16 апреля 2024  07:28 Добро пожаловать к нам на сайт!

ЧТО ЕСТЬ ИСТИНА? № 52 март 2018

Крымские узоры


Аполлинария

Аполлинария (Горских Надежда Константиновна) – родилась в Крыму, в Симферополе. По специальности художник-дизайнер. В юности – член литобъединения при Крымском отделении Союза писателей СССР (руководители М. Тернавский, А. Ткаченко). 1987 г. – первая публикация. Участница IX Всесоюзного совещания молодых писателей в Москве (1989 год; известно как последнее Всесоюзное совещание молодых писателей): семинар «Юность» (руководители Н. Злотников, К. Ковальджи). В 1995 г. в Симферополе вышла книга «Чёрный Луч» (под двойным псевдонимом Аполлинария – Сара Горских). Публиковалась в московской «Литературной газете», журнале «Невский альманах», печаталась в крымской периодике: журнал «Предвестие», альманах «Поэтическая Карта Крыма» и др.
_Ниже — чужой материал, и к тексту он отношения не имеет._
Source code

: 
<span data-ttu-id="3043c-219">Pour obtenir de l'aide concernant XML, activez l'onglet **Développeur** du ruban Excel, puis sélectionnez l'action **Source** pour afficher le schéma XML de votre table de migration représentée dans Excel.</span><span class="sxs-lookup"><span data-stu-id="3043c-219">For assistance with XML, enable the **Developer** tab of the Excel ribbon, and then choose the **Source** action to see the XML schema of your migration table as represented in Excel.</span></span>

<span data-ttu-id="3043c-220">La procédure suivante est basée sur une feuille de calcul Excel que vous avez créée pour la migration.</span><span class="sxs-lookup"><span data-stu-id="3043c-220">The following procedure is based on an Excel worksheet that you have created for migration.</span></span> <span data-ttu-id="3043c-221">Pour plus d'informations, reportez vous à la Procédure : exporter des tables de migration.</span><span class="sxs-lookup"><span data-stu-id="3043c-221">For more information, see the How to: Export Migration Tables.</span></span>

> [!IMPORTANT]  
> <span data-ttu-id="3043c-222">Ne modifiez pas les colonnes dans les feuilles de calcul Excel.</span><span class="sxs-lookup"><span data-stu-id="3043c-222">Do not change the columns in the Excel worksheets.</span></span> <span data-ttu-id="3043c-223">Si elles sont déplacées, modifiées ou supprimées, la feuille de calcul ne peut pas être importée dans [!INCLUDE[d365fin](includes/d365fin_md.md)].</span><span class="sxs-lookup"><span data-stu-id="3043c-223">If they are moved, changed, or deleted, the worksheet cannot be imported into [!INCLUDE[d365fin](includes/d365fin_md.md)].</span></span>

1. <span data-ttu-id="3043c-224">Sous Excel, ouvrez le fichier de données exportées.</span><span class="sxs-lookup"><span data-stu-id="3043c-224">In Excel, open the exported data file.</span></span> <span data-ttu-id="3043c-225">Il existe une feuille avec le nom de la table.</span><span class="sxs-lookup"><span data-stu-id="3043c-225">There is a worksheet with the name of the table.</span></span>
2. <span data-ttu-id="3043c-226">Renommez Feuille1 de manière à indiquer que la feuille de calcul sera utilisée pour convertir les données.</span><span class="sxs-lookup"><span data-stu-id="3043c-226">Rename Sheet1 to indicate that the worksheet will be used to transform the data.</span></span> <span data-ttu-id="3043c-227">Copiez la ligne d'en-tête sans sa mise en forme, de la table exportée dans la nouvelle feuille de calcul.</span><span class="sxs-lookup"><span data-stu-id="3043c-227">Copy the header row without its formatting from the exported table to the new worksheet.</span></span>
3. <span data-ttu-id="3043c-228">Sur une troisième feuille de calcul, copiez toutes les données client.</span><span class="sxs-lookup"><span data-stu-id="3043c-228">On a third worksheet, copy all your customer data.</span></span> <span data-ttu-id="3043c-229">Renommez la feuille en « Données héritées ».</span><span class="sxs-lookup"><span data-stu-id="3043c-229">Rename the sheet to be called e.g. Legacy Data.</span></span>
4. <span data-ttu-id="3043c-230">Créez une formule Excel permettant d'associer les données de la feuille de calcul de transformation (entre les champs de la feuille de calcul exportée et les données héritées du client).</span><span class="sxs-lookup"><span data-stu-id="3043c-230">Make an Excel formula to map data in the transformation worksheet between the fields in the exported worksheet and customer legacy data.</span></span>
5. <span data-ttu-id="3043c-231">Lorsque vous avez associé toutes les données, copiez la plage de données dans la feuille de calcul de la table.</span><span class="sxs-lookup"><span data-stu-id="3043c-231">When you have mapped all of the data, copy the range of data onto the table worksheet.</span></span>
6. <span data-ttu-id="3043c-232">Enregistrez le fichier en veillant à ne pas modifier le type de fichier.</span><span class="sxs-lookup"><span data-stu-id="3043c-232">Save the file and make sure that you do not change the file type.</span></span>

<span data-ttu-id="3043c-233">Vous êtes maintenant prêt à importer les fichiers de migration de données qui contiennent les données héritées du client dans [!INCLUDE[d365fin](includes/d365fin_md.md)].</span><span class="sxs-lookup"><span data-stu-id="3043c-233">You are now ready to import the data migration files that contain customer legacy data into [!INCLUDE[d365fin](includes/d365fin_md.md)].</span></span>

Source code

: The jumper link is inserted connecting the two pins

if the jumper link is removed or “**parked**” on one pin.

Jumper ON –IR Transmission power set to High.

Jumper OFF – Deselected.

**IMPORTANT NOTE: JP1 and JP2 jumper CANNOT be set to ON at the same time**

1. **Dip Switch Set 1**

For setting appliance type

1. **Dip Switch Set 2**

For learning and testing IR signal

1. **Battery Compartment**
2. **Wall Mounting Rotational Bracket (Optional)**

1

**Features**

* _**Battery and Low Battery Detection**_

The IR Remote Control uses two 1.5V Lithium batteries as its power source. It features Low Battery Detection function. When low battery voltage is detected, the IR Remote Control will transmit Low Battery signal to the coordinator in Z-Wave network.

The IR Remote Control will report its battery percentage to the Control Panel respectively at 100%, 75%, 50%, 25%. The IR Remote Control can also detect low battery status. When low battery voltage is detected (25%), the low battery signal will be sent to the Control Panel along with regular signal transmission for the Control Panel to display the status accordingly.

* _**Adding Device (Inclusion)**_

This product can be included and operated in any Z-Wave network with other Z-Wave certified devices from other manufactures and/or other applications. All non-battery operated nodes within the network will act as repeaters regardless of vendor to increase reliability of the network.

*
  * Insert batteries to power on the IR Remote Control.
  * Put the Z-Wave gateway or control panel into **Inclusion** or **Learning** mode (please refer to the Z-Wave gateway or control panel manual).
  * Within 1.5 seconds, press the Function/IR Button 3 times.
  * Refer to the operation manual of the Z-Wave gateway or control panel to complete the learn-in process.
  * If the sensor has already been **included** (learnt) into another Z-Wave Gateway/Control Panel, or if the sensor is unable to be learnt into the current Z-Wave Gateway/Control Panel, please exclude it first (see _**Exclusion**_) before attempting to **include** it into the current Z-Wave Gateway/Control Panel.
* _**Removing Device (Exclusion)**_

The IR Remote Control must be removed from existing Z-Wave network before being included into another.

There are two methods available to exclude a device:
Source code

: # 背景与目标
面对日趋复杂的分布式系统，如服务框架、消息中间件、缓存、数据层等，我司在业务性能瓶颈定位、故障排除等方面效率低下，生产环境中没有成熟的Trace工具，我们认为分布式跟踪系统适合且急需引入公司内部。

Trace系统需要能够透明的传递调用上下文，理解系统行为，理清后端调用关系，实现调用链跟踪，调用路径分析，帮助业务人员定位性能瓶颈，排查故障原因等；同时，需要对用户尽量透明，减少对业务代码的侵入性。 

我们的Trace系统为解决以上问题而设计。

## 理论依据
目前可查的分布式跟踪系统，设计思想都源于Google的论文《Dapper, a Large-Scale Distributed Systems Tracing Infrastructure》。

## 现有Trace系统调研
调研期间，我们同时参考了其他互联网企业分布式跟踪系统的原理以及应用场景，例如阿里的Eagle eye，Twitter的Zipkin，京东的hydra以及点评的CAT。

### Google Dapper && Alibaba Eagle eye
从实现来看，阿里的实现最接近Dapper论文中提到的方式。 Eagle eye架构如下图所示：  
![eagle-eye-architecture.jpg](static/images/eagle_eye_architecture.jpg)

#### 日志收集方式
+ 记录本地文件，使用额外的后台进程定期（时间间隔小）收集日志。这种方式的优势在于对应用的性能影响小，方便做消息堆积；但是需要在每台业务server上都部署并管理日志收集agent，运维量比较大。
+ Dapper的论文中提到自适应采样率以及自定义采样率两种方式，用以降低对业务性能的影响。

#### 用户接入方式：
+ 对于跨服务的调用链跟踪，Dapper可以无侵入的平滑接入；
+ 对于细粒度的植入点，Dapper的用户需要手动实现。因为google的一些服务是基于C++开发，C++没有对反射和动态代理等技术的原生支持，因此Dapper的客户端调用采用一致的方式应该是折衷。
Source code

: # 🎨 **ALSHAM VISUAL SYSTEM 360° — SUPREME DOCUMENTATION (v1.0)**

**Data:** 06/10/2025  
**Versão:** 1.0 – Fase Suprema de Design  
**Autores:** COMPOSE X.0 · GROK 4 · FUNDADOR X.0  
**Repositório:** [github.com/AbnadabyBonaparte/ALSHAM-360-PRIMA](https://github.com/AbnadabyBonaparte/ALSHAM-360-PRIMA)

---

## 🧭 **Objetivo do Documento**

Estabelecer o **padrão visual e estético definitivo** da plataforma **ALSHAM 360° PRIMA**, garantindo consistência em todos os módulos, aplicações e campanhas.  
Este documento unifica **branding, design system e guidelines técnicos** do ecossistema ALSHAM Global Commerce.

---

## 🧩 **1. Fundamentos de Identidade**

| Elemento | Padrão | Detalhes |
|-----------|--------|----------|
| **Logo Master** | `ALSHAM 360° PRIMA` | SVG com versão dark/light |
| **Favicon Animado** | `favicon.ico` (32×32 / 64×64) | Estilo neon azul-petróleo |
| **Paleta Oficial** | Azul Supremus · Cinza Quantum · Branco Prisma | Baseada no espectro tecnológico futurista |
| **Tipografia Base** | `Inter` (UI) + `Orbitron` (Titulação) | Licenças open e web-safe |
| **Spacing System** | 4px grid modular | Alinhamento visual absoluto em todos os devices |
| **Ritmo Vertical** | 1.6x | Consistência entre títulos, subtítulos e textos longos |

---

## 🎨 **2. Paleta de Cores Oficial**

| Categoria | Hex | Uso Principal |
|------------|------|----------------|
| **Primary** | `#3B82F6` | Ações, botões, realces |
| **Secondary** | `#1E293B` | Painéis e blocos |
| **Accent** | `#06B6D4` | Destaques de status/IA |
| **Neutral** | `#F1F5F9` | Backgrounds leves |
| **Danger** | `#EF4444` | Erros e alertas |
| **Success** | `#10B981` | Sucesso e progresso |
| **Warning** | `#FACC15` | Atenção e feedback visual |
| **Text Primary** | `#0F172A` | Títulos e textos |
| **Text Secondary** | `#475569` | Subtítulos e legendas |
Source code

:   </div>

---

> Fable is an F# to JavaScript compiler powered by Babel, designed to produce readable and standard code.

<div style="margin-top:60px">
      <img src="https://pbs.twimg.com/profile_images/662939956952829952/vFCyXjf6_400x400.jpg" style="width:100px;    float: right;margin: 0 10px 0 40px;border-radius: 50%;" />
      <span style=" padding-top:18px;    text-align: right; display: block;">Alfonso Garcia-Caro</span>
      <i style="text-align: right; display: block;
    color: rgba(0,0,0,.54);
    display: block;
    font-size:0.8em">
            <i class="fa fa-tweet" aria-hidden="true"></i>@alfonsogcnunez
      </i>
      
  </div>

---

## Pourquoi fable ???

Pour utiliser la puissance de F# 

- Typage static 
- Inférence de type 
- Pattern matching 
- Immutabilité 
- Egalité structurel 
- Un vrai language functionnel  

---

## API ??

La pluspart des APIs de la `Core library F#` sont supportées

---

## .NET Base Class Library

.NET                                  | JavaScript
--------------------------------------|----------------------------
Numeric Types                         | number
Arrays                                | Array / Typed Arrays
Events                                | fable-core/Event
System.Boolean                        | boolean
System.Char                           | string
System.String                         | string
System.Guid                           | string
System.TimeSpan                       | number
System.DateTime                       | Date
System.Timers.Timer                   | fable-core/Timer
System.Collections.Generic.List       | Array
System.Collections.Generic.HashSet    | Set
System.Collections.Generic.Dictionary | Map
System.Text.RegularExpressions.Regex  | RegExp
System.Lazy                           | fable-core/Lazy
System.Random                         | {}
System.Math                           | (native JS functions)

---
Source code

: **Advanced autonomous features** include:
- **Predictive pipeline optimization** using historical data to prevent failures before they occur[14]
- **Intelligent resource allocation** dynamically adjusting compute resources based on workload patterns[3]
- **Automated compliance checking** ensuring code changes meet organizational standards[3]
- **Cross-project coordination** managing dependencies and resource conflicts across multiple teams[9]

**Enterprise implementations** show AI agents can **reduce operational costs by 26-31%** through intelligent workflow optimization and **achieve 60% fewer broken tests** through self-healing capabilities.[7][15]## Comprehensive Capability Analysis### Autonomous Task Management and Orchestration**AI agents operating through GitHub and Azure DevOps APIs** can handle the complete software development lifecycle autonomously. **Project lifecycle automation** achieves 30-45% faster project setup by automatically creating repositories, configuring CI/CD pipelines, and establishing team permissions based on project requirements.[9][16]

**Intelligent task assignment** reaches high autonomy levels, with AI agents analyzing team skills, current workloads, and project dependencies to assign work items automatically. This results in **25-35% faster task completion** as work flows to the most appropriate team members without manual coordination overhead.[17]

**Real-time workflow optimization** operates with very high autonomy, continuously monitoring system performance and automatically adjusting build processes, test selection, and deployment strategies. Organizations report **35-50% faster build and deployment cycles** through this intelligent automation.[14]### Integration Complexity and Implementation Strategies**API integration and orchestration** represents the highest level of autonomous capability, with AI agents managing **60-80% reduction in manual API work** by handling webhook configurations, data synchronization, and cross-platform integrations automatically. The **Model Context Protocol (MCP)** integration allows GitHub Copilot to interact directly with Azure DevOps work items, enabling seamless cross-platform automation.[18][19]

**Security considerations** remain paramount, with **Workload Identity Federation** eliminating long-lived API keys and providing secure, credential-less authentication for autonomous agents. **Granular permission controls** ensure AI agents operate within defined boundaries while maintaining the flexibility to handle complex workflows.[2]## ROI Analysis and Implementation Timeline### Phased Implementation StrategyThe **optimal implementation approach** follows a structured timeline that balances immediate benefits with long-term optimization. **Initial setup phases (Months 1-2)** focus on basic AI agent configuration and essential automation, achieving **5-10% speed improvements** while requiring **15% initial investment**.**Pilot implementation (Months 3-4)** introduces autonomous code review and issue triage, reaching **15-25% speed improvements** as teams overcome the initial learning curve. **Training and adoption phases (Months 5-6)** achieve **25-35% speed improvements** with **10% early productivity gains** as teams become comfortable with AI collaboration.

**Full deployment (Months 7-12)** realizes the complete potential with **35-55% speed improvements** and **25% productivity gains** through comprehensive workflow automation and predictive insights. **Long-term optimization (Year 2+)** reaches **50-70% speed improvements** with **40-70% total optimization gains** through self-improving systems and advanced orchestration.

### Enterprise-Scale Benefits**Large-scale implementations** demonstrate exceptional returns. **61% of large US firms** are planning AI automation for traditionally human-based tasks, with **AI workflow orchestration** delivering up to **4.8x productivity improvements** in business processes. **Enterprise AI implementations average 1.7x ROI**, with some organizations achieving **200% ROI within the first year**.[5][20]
Живет в Севастополе.

Материал подготовлен редактором раздела «Крымские узоры» Мариной Матвеевой

СТИХИ


СОЛНЦЕ В ИЗГНАНИИ

«… тут посетили меня рифмы,

Я думал стихами.»

А.С. Пушкин в письме брату Лёвушке, 1820 г.

I

На Фиоленте грезилось стихами…

Курчавому Поэту – двадцать лет,

а у Поэта – Солнце за плечами.

И – равных нет.

Партениум* – волнующий стихами…

Вдохнуть и – выдохнуть…

как никогда легко,

быть может, мыс античными ветрами

его души разгладил полотно?

и утолил премногия печали,

от неба исходящий фиолет, –

им, верно, был Элизиум согрет,

как был в начале.

Феленк-Бурун* неистовый – стихами…

Да разве здесь иначе может быть?

Здесь – сам Гомер

гекзаметром!

веками!

учил волну морскую говорить;

И море Русское в тяжеловесной раме,

отнюдь не скал, но сотовых медов,

отваживало чуждых женихов –

корыстных лакомок с лукавыми дарами,

А ты –

жених из дорогих! И знамя –

твой крест стихов.

У храма Девы думал он стихами,

и гений рифмы посещал его;

Он так взлетал по лестнице легко,

как если бы соперничал с богами.

А ведь соперничал.

Лишённый плутовства,

присущего – всегда – меркурианцу, –

нулю доверил силу волшебства:

в любой душе кифарой отзываться.

Что впереди – далече, а пока –

как апокалипсис маячит расставанье,

и держит яблоко запретное рука…

Воистину,

теперь – перед изгнаньем…

II

«…любимая моя надежда

увидеть опять полуденный берег…»

В письме Л.С.Пушкину, 1820 г.

Что клятвы? Клятвам веры нет!

И всё-таки, клянись, Поэт,

на этот берег яшмовый вернуться,

чтобы ладонью смуглою коснуться…

В известняке запечатлённый свет –

печати патриаршей аммонита,

лишь прикорнувшего – на миллиарды лет!

на лист, еще не бывший монолитом.

Но кто сказал, что это смерти след?

Зим уплощенье – заблуждений пьеса.

Как ни крути, ан – круглая земля.

В ладонь ложится клёкот журавля…

А ты, Поэт, не видел Херсонеса

в цвету багряника и миндаля.

* Партениум (греч.), Феленк-Бурун (тур.) – античное и тюркское названия мыса Фиолент.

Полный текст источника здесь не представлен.